**Action item**
Reproduce exactly the lines below, from the first one through the line containing "183 472 1192", and omit any pictures.

**Data under study**
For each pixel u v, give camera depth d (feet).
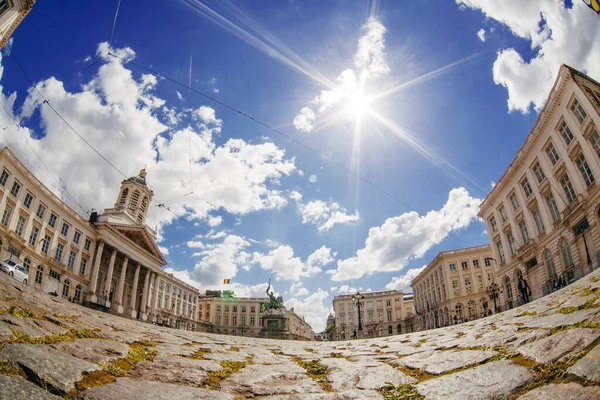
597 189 74.64
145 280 203.21
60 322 20.12
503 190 120.57
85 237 163.84
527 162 104.01
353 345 35.78
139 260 196.54
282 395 14.05
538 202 99.14
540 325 21.16
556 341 15.64
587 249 79.92
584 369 11.17
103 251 179.32
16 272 84.43
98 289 173.58
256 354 24.99
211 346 26.53
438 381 14.93
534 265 104.12
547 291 96.22
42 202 137.49
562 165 87.51
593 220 77.05
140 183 223.71
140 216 217.36
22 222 127.54
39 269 135.13
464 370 15.92
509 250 120.47
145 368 15.72
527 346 16.76
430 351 23.09
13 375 10.67
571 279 86.28
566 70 80.59
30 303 22.67
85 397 10.83
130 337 22.48
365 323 308.40
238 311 333.83
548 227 94.48
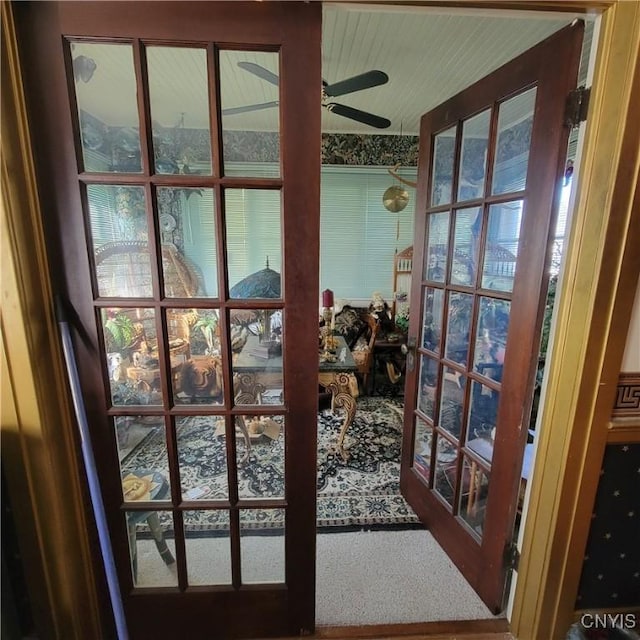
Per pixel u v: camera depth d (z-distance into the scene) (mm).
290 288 1073
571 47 1026
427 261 1783
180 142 1001
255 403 1153
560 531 1210
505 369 1311
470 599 1470
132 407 1120
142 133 975
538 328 1191
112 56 941
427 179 1724
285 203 1026
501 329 1371
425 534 1809
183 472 1192
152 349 1092
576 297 1083
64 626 1173
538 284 1166
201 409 1135
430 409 1819
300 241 1049
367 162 3883
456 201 1562
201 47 943
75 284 1022
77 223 990
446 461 1704
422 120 1753
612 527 1233
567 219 1114
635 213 1013
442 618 1395
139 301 1049
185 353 1108
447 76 2482
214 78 961
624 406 1141
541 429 1211
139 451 1169
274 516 1284
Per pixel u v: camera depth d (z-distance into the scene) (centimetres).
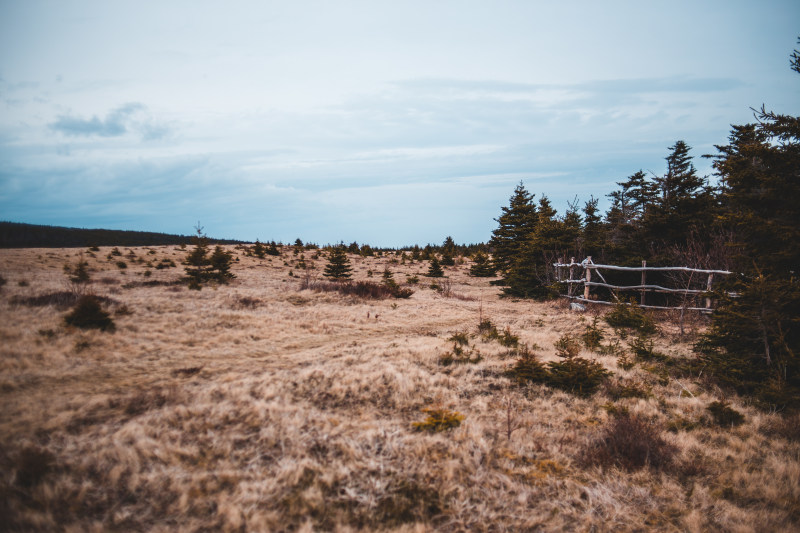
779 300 651
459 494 467
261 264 4319
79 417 595
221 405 665
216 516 416
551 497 467
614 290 1712
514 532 412
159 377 814
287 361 974
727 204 1773
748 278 714
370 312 1695
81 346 921
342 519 422
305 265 4484
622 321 1233
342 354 1030
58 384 727
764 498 451
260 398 717
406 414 682
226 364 930
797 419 589
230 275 2816
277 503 441
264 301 1775
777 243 693
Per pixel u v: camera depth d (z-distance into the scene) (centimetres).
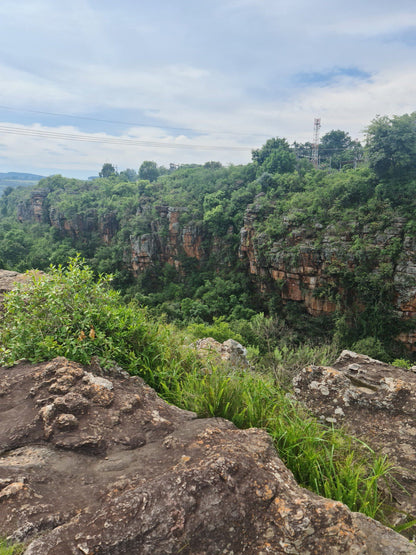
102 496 187
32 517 168
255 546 165
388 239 4031
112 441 237
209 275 6259
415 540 239
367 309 4144
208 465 195
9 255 7325
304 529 172
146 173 11344
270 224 4975
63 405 254
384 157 4378
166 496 175
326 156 9119
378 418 391
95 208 8106
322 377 459
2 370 322
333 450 295
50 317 364
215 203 6359
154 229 6700
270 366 686
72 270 401
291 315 4794
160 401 307
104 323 377
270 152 7444
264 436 252
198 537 163
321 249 4359
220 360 475
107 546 152
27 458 212
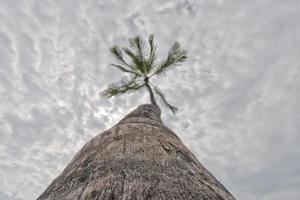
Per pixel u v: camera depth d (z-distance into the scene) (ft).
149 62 31.94
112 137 11.76
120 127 12.94
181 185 8.53
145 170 8.96
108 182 8.36
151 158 9.78
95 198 7.77
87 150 11.66
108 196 7.77
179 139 13.53
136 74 32.86
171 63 32.30
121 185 8.20
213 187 9.32
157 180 8.50
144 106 18.98
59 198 8.54
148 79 32.81
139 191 7.95
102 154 10.29
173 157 10.30
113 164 9.36
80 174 9.48
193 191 8.39
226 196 9.31
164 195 7.86
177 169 9.46
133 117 15.35
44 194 9.71
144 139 11.30
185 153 11.32
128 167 9.09
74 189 8.70
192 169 9.99
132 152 10.12
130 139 11.28
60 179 10.15
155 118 16.70
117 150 10.36
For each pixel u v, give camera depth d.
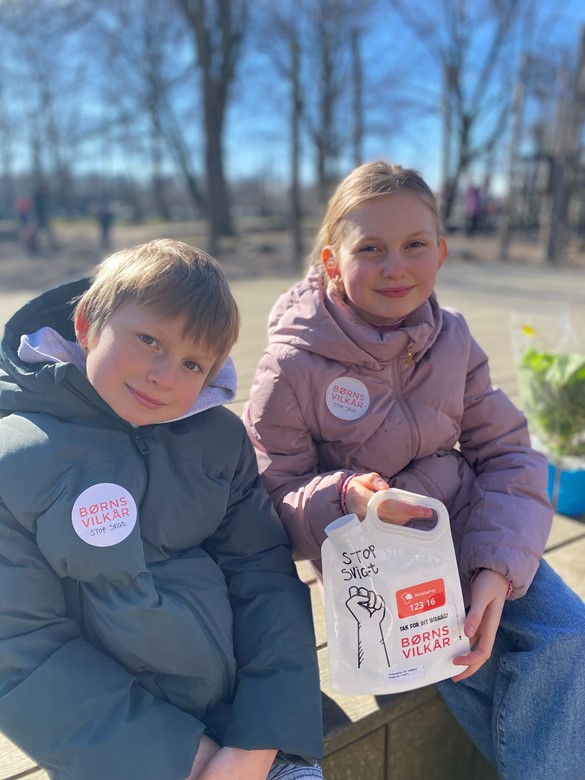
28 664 1.06
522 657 1.26
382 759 1.43
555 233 10.84
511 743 1.29
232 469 1.29
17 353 1.26
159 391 1.13
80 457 1.15
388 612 1.13
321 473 1.46
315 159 18.64
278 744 1.08
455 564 1.15
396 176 1.39
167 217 29.09
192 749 1.05
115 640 1.10
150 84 15.55
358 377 1.42
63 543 1.09
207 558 1.25
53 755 1.03
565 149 10.59
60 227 23.48
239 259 10.67
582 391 2.08
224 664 1.15
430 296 1.50
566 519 2.17
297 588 1.28
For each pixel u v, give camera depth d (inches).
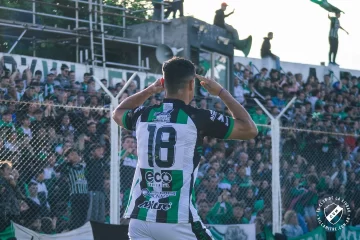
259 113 1387.8
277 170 986.7
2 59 1202.0
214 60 1632.6
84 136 952.3
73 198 914.1
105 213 949.2
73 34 1545.3
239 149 1093.8
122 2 2114.9
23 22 1505.9
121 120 423.5
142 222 401.4
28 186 885.8
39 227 877.8
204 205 1011.3
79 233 837.2
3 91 1081.4
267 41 1733.5
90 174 940.0
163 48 1547.7
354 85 1886.1
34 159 903.1
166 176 401.1
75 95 1111.0
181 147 402.0
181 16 1688.0
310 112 1614.2
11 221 815.1
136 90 1300.4
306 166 1137.4
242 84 1649.9
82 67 1325.0
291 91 1648.6
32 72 1245.1
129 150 984.9
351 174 1205.7
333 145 1193.4
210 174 1036.5
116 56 1694.1
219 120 407.5
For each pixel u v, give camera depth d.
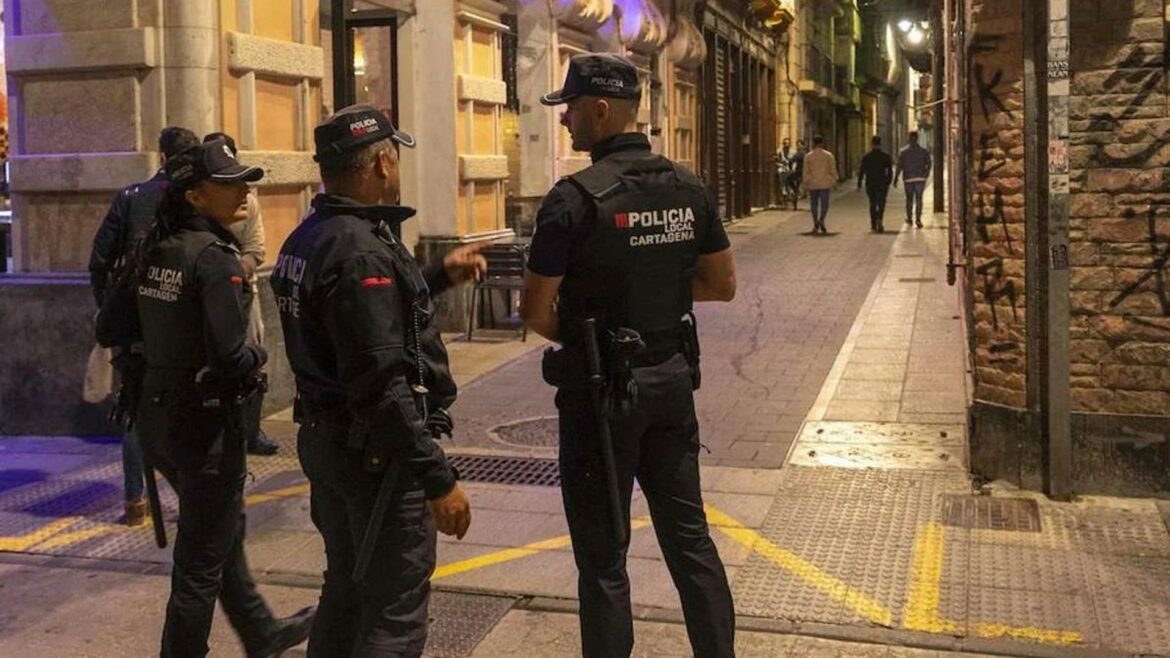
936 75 21.67
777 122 31.98
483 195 11.82
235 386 3.89
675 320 3.69
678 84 20.12
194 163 3.86
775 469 6.60
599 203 3.51
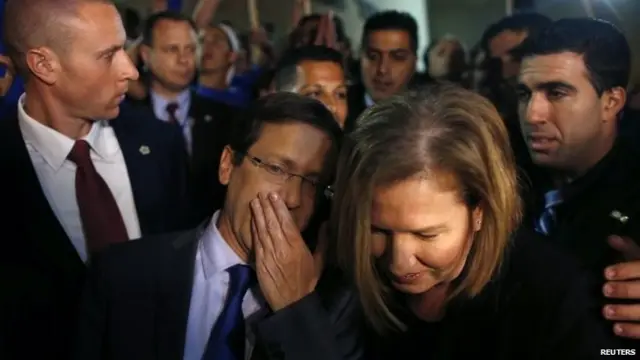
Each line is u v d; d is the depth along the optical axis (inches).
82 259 49.6
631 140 48.0
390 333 34.9
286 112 37.1
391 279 32.6
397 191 29.0
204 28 85.0
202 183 64.4
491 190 29.5
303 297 34.5
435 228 29.4
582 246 44.2
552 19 70.9
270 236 35.6
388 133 29.4
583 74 46.7
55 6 45.9
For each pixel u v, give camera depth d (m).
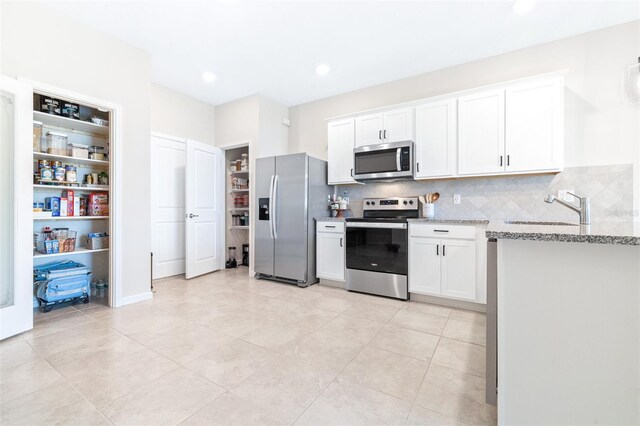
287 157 3.69
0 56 2.13
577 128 2.66
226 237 4.72
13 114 2.14
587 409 1.01
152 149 3.81
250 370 1.68
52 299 2.63
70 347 1.94
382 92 3.78
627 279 0.96
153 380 1.57
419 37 2.76
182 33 2.73
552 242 1.04
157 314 2.57
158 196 3.88
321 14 2.45
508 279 1.10
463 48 2.94
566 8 2.34
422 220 2.89
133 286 2.90
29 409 1.33
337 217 3.68
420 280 2.90
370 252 3.20
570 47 2.71
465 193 3.16
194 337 2.11
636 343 0.95
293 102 4.44
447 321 2.44
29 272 2.21
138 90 2.95
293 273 3.61
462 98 2.90
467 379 1.60
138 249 2.95
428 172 3.08
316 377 1.61
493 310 1.28
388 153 3.25
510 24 2.55
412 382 1.57
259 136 4.11
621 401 0.97
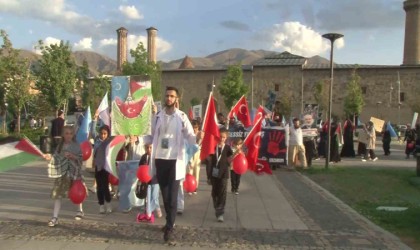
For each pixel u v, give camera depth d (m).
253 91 75.00
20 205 9.50
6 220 8.14
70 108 45.19
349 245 6.93
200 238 7.18
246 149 10.62
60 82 33.66
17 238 6.95
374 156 22.59
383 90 71.56
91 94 45.34
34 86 35.91
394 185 13.96
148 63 53.66
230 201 10.65
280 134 17.28
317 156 22.08
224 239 7.15
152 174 7.36
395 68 71.19
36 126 38.84
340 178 15.30
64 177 7.89
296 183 13.91
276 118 19.23
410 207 10.39
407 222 8.67
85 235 7.20
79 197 8.04
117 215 8.74
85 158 8.70
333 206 10.17
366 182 14.47
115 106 9.37
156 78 54.59
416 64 72.94
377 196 12.01
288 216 9.02
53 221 7.74
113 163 8.73
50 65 33.34
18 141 7.63
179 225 8.05
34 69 34.78
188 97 77.94
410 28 76.12
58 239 6.93
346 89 71.38
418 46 75.56
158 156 7.20
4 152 7.38
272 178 14.99
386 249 6.75
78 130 12.07
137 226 7.88
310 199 11.07
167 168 7.16
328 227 8.11
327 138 17.56
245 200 10.80
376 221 8.91
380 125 26.20
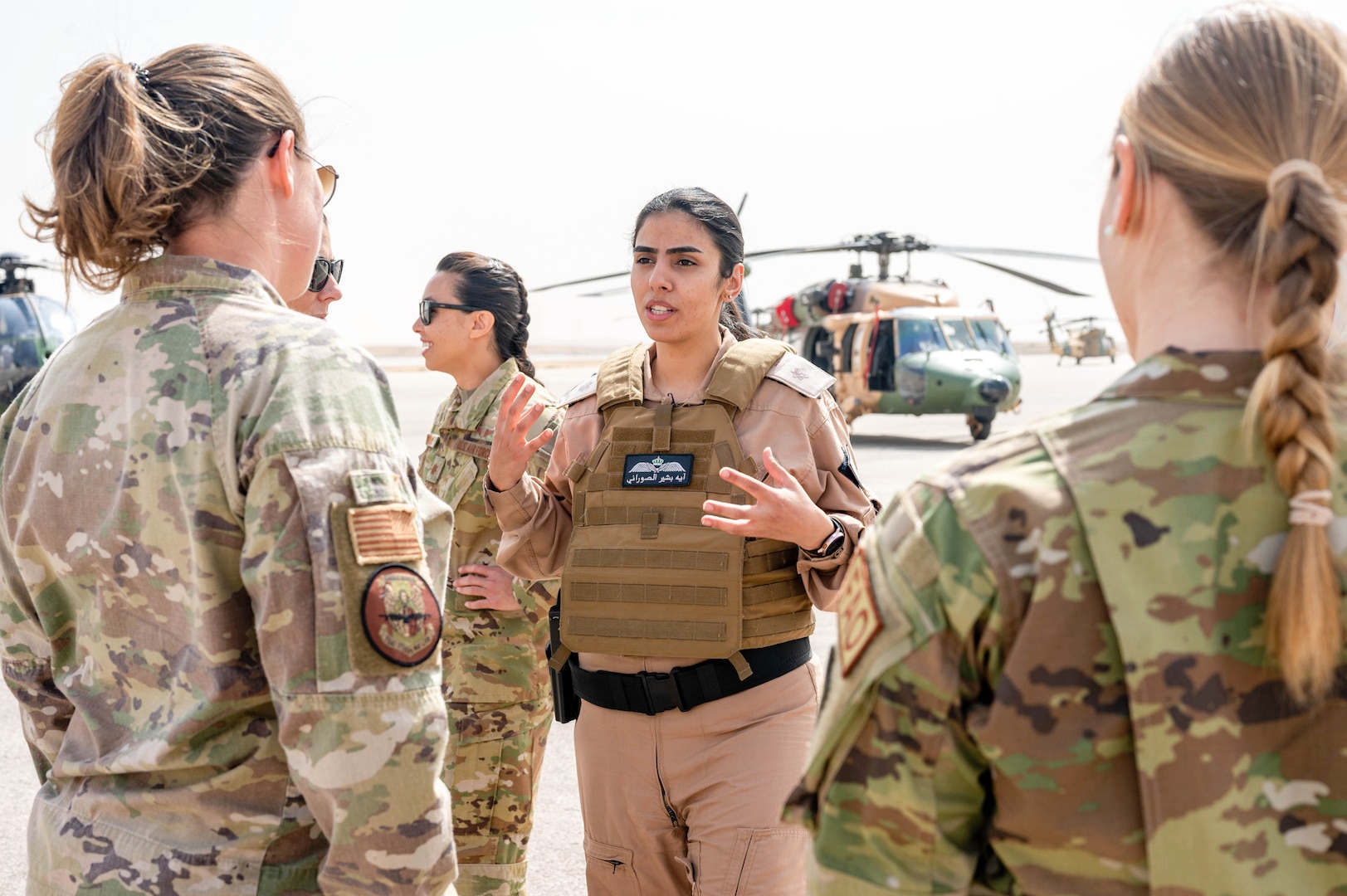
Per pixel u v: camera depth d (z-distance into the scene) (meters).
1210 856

**Exercise output**
For each pixel u v, give camera depth d (feet).
597 189 74.64
145 280 203.21
60 322 20.12
503 190 120.57
85 237 163.84
527 162 104.01
353 345 35.78
139 260 196.54
282 395 14.05
538 202 99.14
540 325 21.16
556 341 15.64
587 249 79.92
584 369 11.17
103 251 179.32
16 272 84.43
98 289 173.58
256 354 24.99
211 346 26.53
438 381 14.93
534 265 104.12
547 291 96.22
42 202 137.49
562 165 87.51
593 220 77.05
140 183 223.71
140 216 217.36
22 222 127.54
39 269 135.13
464 370 15.92
509 250 120.47
145 368 15.72
527 346 16.76
430 351 23.09
13 375 10.67
571 279 86.28
566 70 80.59
30 303 22.67
85 397 10.83
130 337 22.48
365 323 308.40
238 311 333.83
548 227 94.48
Per pixel u v: camera depth d (z-distance into the scene) (mm).
290 288 1073
571 47 1026
427 261 1783
180 142 1001
255 403 1153
560 531 1210
505 369 1311
470 599 1470
132 407 1120
142 133 975
538 328 1191
112 56 941
427 179 1724
285 203 1026
501 329 1371
425 534 1809
183 472 1192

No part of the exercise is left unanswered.